§ What you need to do
Extract every line of the records that contains the string "node". Matching is case-sensitive.

━━━

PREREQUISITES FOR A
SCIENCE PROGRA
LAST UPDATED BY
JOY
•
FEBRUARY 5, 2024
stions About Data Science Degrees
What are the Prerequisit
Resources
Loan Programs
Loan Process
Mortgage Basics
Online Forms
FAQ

━━━

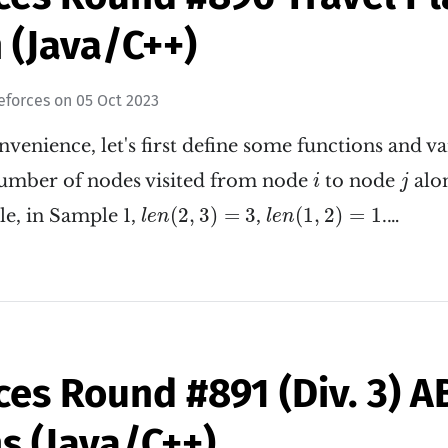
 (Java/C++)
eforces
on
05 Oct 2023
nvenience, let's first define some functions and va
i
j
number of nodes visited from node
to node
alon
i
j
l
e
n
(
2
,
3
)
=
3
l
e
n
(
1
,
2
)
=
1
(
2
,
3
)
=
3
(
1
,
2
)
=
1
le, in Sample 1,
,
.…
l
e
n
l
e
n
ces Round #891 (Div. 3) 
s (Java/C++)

━━━

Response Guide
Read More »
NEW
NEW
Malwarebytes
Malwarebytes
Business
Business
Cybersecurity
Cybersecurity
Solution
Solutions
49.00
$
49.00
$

━━━

§ Solution for this problem
number of nodes visited from node
to node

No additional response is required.